A recent Gallup study suggested that approximately 74% of all employees are either "unengaged or actively disengaged."
Assuming the statistics are correct, that means the average business organisation is operating with a loss of about one third of its potential effectiveness.
That's not taking into account the cost of missed business opportunities or lost customers, and certainly doesn't include the cost of sabotage and other acts of revenge disengaged employees might undertake to "get even" with an organization.
According to Dr Carlos A. Raimundo, psychiatrist, MBA and researcher in behavioural modification and neurophysiology, even the most reliable employees, if not truly engaged, can become robots.
"A robot is someone who maintains the cultural standard without adding ‘new life',"
he said at a recent Ten Minutes to Clarity workshop. "Every human needs to know he or she is making a difference; contributing something unique which ultimately inspires new style and growth."
Raimundo went on to say that when employees feel they are simply maintaining rather than creating, they can develop a sense of entitlement for ‘enduring' the job; in which case, energy that might otherwise be directed to making an organisation more successful is diverted to negotiating compensations like salary increases, bonuses, or longer paid vacations.
Raimundo is an executive coach for major business corporations as well as welfare and church organisations worldwide. Speaking at the Australian Talent Conference 2008 in Sydney he suggested that Employee Engagement is directly linked to job satisfaction and to talent retention.
"People spend so many hours at work," he said, "it should be a place where the best of the person can be stimulated to emerge and develop. When employee commitment is more related to job security, prestige or dependency on a salary rather than to the function, task and work the person carries on in the company, the soul becomes disengaged. A person needs to be ‘seen'".
Raimundo believes that if people are pushed to work mechanically, more as robots than humans, they squash their gifts, special skills, talents and creative genius to such an extent that their work life is passionless. A life devoid of passion quickly becomes hard work, fatiguing and draining.

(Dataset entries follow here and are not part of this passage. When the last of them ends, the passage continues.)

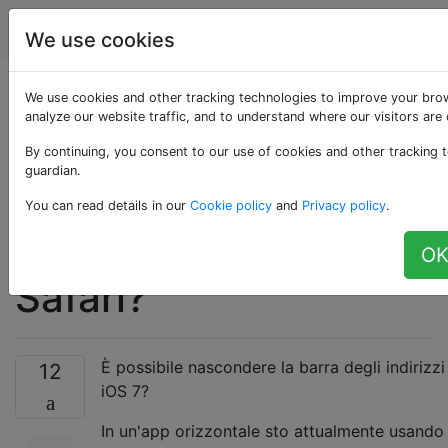
Apple
Tag
Account
We use cookies
È possibile
We use cookies and other tracking technologies to improve your bro
analyze our website traffic, and to understand where our visitors are
nascondere la barra
By continuing, you consent to our use of cookies and other tracking t
guardian.
degli indirizzi e la
You can read details in our
Cookie policy
and
Privacy policy
.
barra di stato in iOS 7
OK
Safari?
È possibile nascondere la barra degli indirizzi 
12
iOS 7?
In un'app orizzontale sto attualmente usando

"A person's passion for using their talents is the power source that drives an organisation," he said, likening talent without passion to a car without fuel.
"A manager can either nurture that passion in each employee so that it propels the organisation forward or push it down so that it becomes a form of inward explosion, manifesting in ways that impede both the individual and the flow of the organisation. Talents need to be recognised and nurtured; skills need to be developed and refined. When people know how to manage relationships effectively and authentically, the passion of the employees will flow through the whole organization. They can be agents of transformational change among the people they manage. The work place can become the environment that stimulates people to flourish in life, rather than one that pushes people into a box."
Raimundo himself feels so passionately about this topic, he wrote a book entitled,
Relationship Capital (Prentice Hall, 2002). As the name suggests, the book explores the concept of achieving true success not just in business but in life generally, through managing relationships well. Raimundo feels that generally, people just need the right tools and training in order to develop the relationships they need to get optimum results in business and in life. To that end, he created a communication method called
Play of Life (PoL) for which he received the American Association of Psychodrama Innovator's Award in New York, 2004.
"The power of the PoL is that it quickly and efficiently opens windows to the Limbic System; the part of the brain where a person's talents and individual passions sit," he said.
In 2008, Raimundo joined forces with Martin Moroney, leading corporate communicating and interpersonal skills trainer, to incorporate PoL techniques into a series of programmes for business managers, financial advisors and leaders. They called it, aptly, Ten Minutes to Clarity. The workshops are designed to equip leadership and management with immediately applicable tools and techniques to get crystal clear information about team members' talents, organisational fit and leadership skills. According to Raimundo, the methodology also facilitates the discovery of issues that hinder talent development and block growth; helping individuals and teams establish a creative and innovative Corporate Culture.
"There's a creative genius in all of us longing to be discovered and nurtured," Raimundo said. "Ten Minutes to Clarity and its associated programmes spread a better sense of job satisfaction, accomplishment, creativity and innovation to make people feel engaged and passionate about their work."